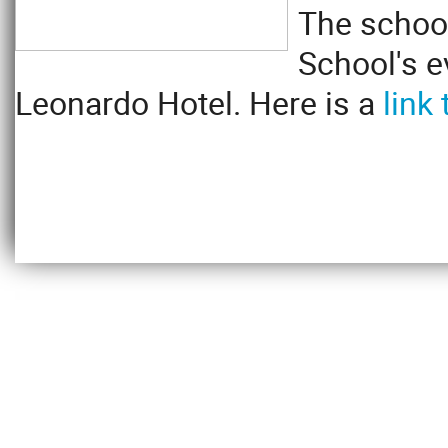
The school
School's e
Leonardo Hotel. Here is a
link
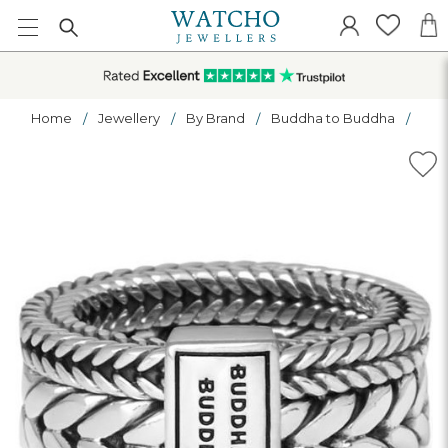
Home
Jewellery
By Brand
Buddha to Buddha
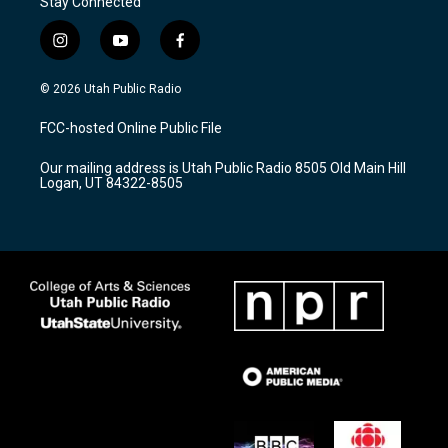
Stay Connected
i
y
f
n
o
a
s
u
c
© 2026 Utah Public Radio
t
t
e
a
u
b
FCC-hosted Online Public File
g
b
o
r
e
o
Our mailing address is Utah Public Radio 8505 Old Main Hill
a
k
Logan, UT 84322-8505
m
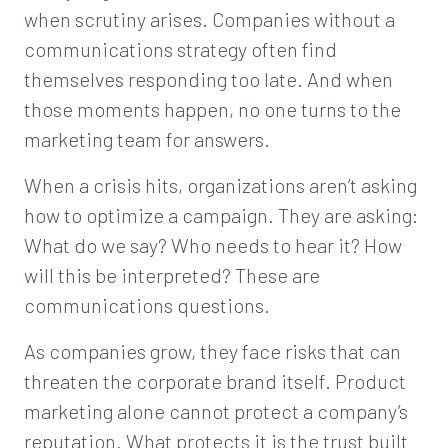
when scrutiny arises. Companies without a
communications strategy often find
themselves responding too late. And when
those moments happen, no one turns to the
marketing team for answers.
When a crisis hits, organizations aren’t asking
how to optimize a campaign. They are asking:
What do we say? Who needs to hear it? How
will this be interpreted? These are
communications questions.
As companies grow, they face risks that can
threaten the corporate brand itself. Product
marketing alone cannot protect a company’s
reputation. What protects it is the trust built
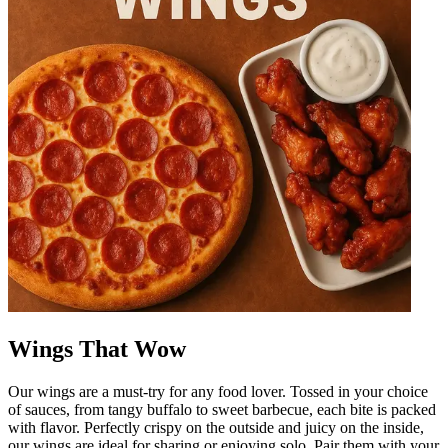
Wings That Wow
Our wings are a must-try for any food lover. Tossed in your choice
of sauces, from tangy buffalo to sweet barbecue, each bite is packed
with flavor. Perfectly crispy on the outside and juicy on the inside,
our wings are ideal for sharing or enjoying solo. Pair them with your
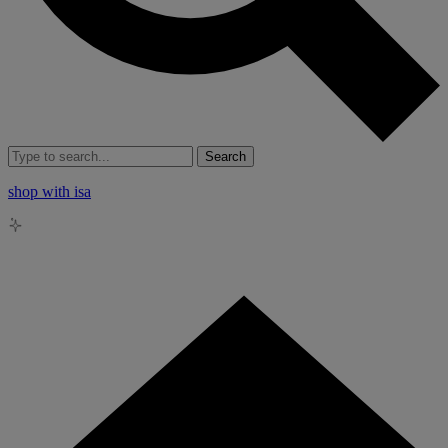
Search
shop with isa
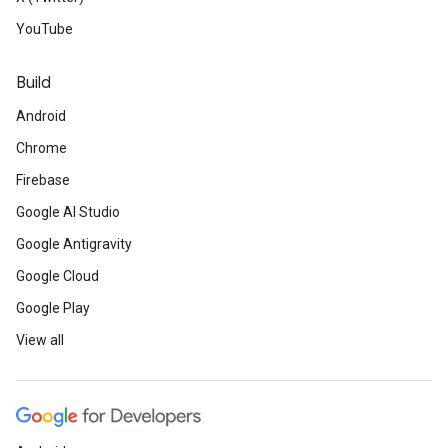
YouTube
Build
Android
Chrome
Firebase
Google AI Studio
Google Antigravity
Google Cloud
Google Play
View all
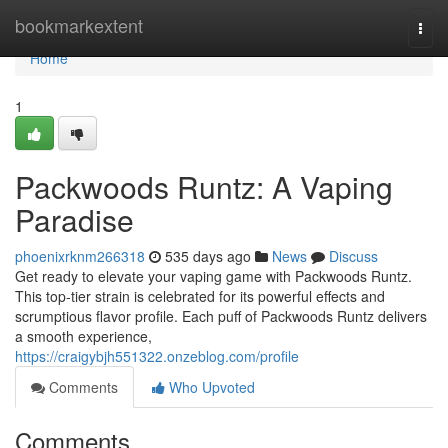
Home
bookmarkextent
Togg
navi
Home
1
Packwoods Runtz: A Vaping
Paradise
phoenixrknm266318
535 days ago
News
Discuss
Get ready to elevate your vaping game with Packwoods Runtz.
This top-tier strain is celebrated for its powerful effects and
scrumptious flavor profile. Each puff of Packwoods Runtz delivers
a smooth experience,
https://craigybjh551322.onzeblog.com/profile
Comments
Who Upvoted
Comments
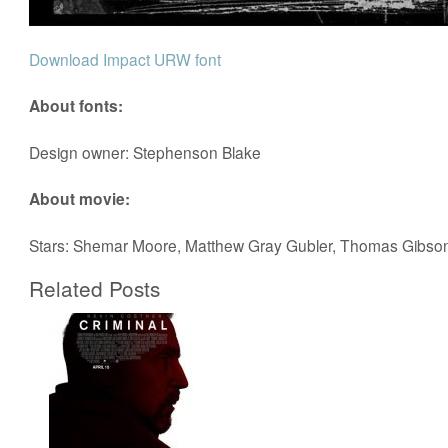
Download Impact URW font
About fonts:
Design owner: Stephenson Blake
About movie:
Stars: Shemar Moore, Matthew Gray Gubler, Thomas Gibso
Related Posts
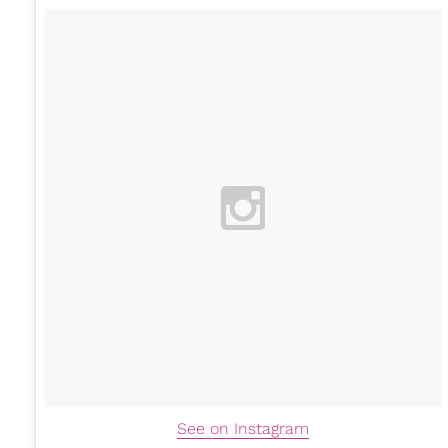
See on Instagram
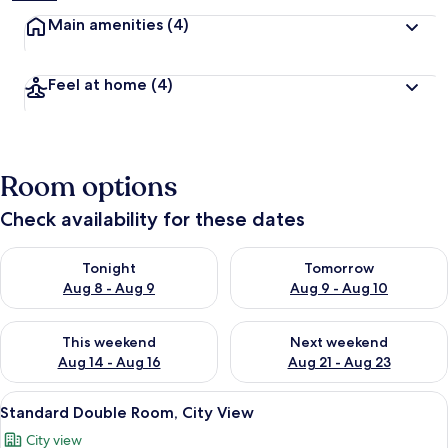
Main amenities
(4)
Feel at home
(4)
Room options
Check availability for these dates
Check availability for tonight Aug 8 - Aug 9
Check availability for tomorr
Tonight
Tomorrow
Aug 8 - Aug 9
Aug 9 - Aug 10
Check availability for this weekend Aug 14 - Aug 16
Check availability for next w
This weekend
Next weekend
Aug 14 - Aug 16
Aug 21 - Aug 23
View
A hotel room with a bed, white bedding,
15
Standard Double Room, City View
all
City view
photos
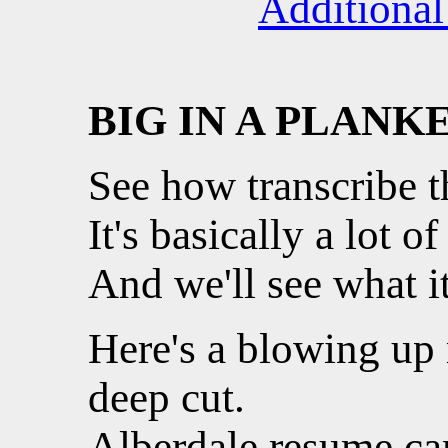
Additional
BIG IN A PLANK
See how transcribe th
It's basically a lot of
And we'll see what i
Here's a blowing up
deep cut.
Alberdale resume ca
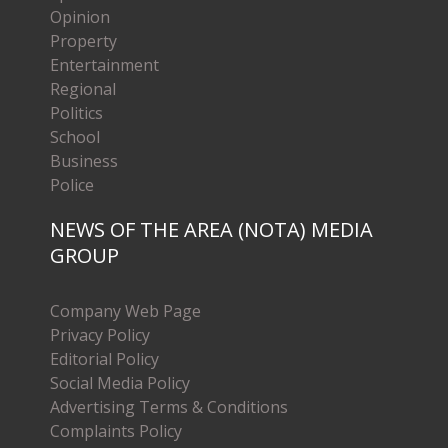
Opinion
Property
Entertainment
Regional
Politics
School
Business
Police
NEWS OF THE AREA (NOTA) MEDIA
GROUP
Company Web Page
Privacy Policy
Editorial Policy
Social Media Policy
Advertising Terms & Conditions
Complaints Policy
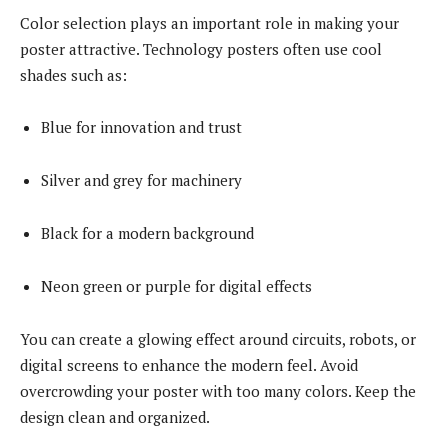
Color selection plays an important role in making your
poster attractive. Technology posters often use cool
shades such as:
Blue for innovation and trust
Silver and grey for machinery
Black for a modern background
Neon green or purple for digital effects
You can create a glowing effect around circuits, robots, or
digital screens to enhance the modern feel. Avoid
overcrowding your poster with too many colors. Keep the
design clean and organized.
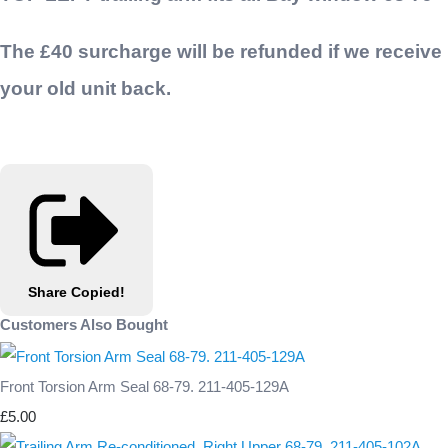
The £40 surcharge will be refunded if we receive
your old unit back.
Share
Copied!
Customers Also Bought
Front Torsion Arm Seal 68-79. 211-405-129A
£5.00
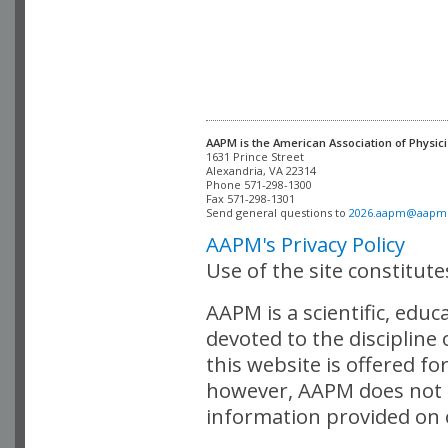
AAPM is the American Association of Physici
Alexandria, VA 22314

Phone 571-298-1300

Fax 571-298-1301 

Send general questions to 
2026.aapm@aapm
AAPM's Privacy Policy
Use of the site constitut
AAPM is a scientific, edu
devoted to the discipline
this website is offered fo
however, AAPM does not i
information provided on o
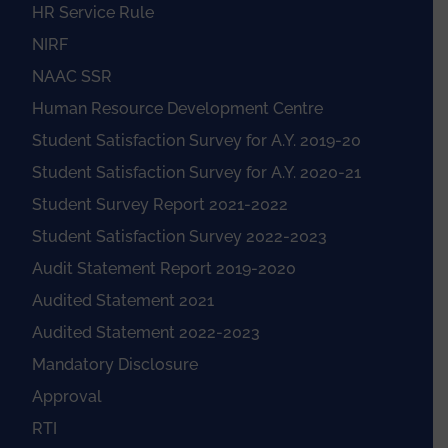
HR Service Rule
NIRF
NAAC SSR
Human Resource Development Centre
Student Satisfaction Survey for A.Y. 2019-20
Student Satisfaction Survey for A.Y. 2020-21
Student Survey Report 2021-2022
Student Satisfaction Survey 2022-2023
Audit Statement Report 2019-2020
Audited Statement 2021
Audited Statement 2022-2023
Mandatory Disclosure
Approval
RTI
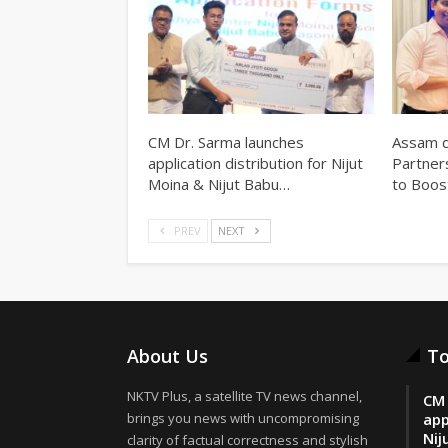
CM Dr. Sarma launches
Assam d
application distribution for Nijut
Partner
Moina & Nijut Babu…
to Boos
PREV
NEXT
About Us
To
NKTV Plus, a satellite TV news channel,
CM 
brings you news with uncompromising
app
Nij
clarity of factual correctness and stylish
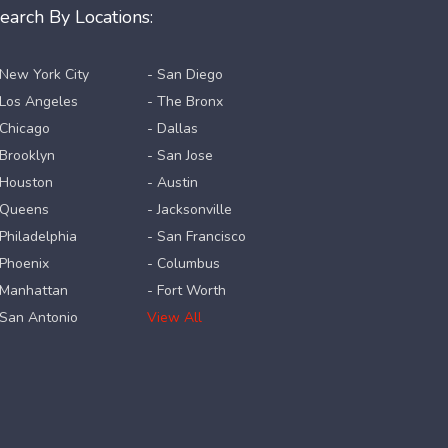
earch By Locations:
 New York City
- San Diego
 Los Angeles
- The Bronx
 Chicago
- Dallas
 Brooklyn
- San Jose
 Houston
- Austin
 Queens
- Jacksonville
 Philadelphia
- San Francisco
 Phoenix
- Columbus
 Manhattan
- Fort Worth
 San Antonio
View All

****************************************

*What you have to do*. The data above must be written out again word for word, without its pictures.

*Output*.
The school
School's e
Leonardo Hotel. Here is a
link
Home
Jewellery
By Brand
Buddha to Buddha
Stay Connected
i
y
f
n
o
a
s
u
c
© 2026 Utah Public Radio
t
t
e
a
u
b
FCC-hosted Online Public File
g
b
o
r
e
o
Our mailing address is Utah Public Radio 8505 Old Main Hill
a
k
Logan, UT 84322-8505
m
when scrutiny arises. Companies without a
communications strategy often find
themselves responding too late. And when
those moments happen, no one turns to the
marketing team for answers.
When a crisis hits, organizations aren’t asking
how to optimize a campaign. They are asking:
What do we say? Who needs to hear it? How
will this be interpreted? These are
communications questions.
As companies grow, they face risks that can
threaten the corporate brand itself. Product
marketing alone cannot protect a company’s
reputation. What protects it is the trust built
Wings That Wow
Our wings are a must-try for any food lover. Tossed in your choice
of sauces, from tangy buffalo to sweet barbecue, each bite is packed
with flavor. Perfectly crispy on the outside and juicy on the inside,
our wings are ideal for sharing or enjoying solo. Pair them with your
Search
shop with isa
YouTube
Build
Android
Chrome
Firebase
Google AI Studio
Google Antigravity
Google Cloud
Google Play
View all
Home
bookmarkextent
Togg
navi
Home
1
Packwoods Runtz: A Vaping
Paradise
phoenixrknm266318
535 days ago
News
Discuss
Get ready to elevate your vaping game with Packwoods Runtz.
This top-tier strain is celebrated for its powerful effects and
scrumptious flavor profile. Each puff of Packwoods Runtz delivers
a smooth experience,
https://craigybjh551322.onzeblog.com/profile
Comments
Who Upvoted
Comments
Download Impact URW font
About fonts:
Design owner: Stephenson Blake
About movie:
Stars: Shemar Moore, Matthew Gray Gubler, Thomas Gibso
Related Posts
See on Instagram
Main amenities
(4)
Feel at home
(4)
Room options
Check availability for these dates
Check availability for tonight Aug 8 - Aug 9
Check availability for tomorr
Tonight
Tomorrow
Aug 8 - Aug 9
Aug 9 - Aug 10
Check availability for this weekend Aug 14 - Aug 16
Check availability for next w
This weekend
Next weekend
Aug 14 - Aug 16
Aug 21 - Aug 23
View
A hotel room with a bed, white bedding,
15
Standard Double Room, City View
all
City view
photos
Additional
BIG IN A PLANK
See how transcribe th
It's basically a lot of
And we'll see what i
Here's a blowing up
deep cut.
Alberdale resume ca
Opinion
Property
Entertainment
Regional
Politics
School
Business
Police
NEWS OF THE AREA (NOTA) MEDIA
GROUP
Company Web Page
Privacy Policy
Editorial Policy
Social Media Policy
Advertising Terms & Conditions
Complaints Policy
Color selection plays an important role in making your
poster attractive. Technology posters often use cool
shades such as:
Blue for innovation and trust
Silver and grey for machinery
Black for a modern background
Neon green or purple for digital effects
You can create a glowing effect around circuits, robots, or
digital screens to enhance the modern feel. Avoid
overcrowding your poster with too many colors. Keep the
design clean and organized.
The £40 surcharge will be refunded if we receive
your old unit back.
Share
Copied!
Customers Also Bought
Front Torsion Arm Seal 68-79. 211-405-129A
£5.00
AAPM is the American Association of Physici
Alexandria, VA 22314

Phone 571-298-1300

Fax 571-298-1301 

Send general questions to 
2026.aapm@aapm
AAPM's Privacy Policy
Use of the site constitut
AAPM is a scientific, edu
devoted to the discipline
this website is offered fo
however, AAPM does not i
information provided on o
HR Service Rule
NIRF
NAAC SSR
Human Resource Development Centre
Student Satisfaction Survey for A.Y. 2019-20
Student Satisfaction Survey for A.Y. 2020-21
Student Survey Report 2021-2022
Student Satisfaction Survey 2022-2023
Audit Statement Report 2019-2020
Audited Statement 2021
Audited Statement 2022-2023
Mandatory Disclosure
Approval
RTI
CM Dr. Sarma launches
Assam d
application distribution for Nijut
Partner
Moina & Nijut Babu…
to Boos
PREV
NEXT
About Us
To
NKTV Plus, a satellite TV news channel,
CM 
brings you news with uncompromising
app
Nij
clarity of factual correctness and stylish
earch By Locations:
 New York City
- San Diego
 Los Angeles
- The Bronx
 Chicago
- Dallas
 Brooklyn
- San Jose
 Houston
- Austin
 Queens
- Jacksonville
 Philadelphia
- San Francisco
 Phoenix
- Columbus
 Manhattan
- Fort Worth
 San Antonio
View All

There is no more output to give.